It passed away too quickly, and we began to prepare for the descent.

Hudson and I consulted as to the best and safest arrangement of the party. We agreed that it was best for Croz to go first, and Hadow second; Hudson, who was almost equal to a guide in sureness of foot, wished to be third; Lord Douglas was placed next, and old Peter, the strongest of the remainder, after him. I suggested to Hudson that we should attach a rope to the rocks on our arrival at the difficult bit, and hold it as we descended, as an additional protection. He approved the idea, but it was not definitely decided that it should be done. The party was being arranged in the above order while I was sketching the summit, and they had finished, and were waiting for me to be tied in line, when some one remembered that our names had not been left in a bottle. They requested me to write them down, and moved off while it was being done.

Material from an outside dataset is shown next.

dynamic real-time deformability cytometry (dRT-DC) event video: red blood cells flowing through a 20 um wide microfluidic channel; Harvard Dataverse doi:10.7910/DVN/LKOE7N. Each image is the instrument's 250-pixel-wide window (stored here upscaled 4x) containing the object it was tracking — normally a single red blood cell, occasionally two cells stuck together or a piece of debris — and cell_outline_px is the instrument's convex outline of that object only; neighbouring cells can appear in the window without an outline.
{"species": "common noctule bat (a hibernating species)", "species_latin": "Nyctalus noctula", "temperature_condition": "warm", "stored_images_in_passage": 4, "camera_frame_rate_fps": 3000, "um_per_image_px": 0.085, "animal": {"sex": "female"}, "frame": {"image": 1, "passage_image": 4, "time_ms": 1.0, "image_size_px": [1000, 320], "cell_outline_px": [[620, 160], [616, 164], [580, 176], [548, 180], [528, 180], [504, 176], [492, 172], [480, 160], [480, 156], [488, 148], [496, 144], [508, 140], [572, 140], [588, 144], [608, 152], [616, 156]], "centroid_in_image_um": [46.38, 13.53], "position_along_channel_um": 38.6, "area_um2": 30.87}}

A few minutes afterward I tied myself to young Peter, ran down after the others, and caught them just as they were commencing the descent of the difficult part. Great care was being taken. Only one man was moving at a time; when he was firmly planted the next advanced, and so on. They had not, however, attached the additional rope to rocks, and nothing was said about it. The suggestion was not made for my own sake, and I am not sure that it ever occurred to me again. For some little distance we two followed the others, detached from them, and should have continued so had not Lord Douglas asked me, about 3 P.M., to tie on to old Peter, as he feared, he said, that Taugwalder would not be able to hold his ground if a slip occurred.

A few minutes later, a sharp-eyed lad ran into the Monte Rosa Hotel, at Zermatt, saying that he had seen an avalanche fall from the summit of the Matterhorn onto the Matterhorn glacier. The boy was reproved for telling idle stories; he was right, nevertheless, and this was what he saw.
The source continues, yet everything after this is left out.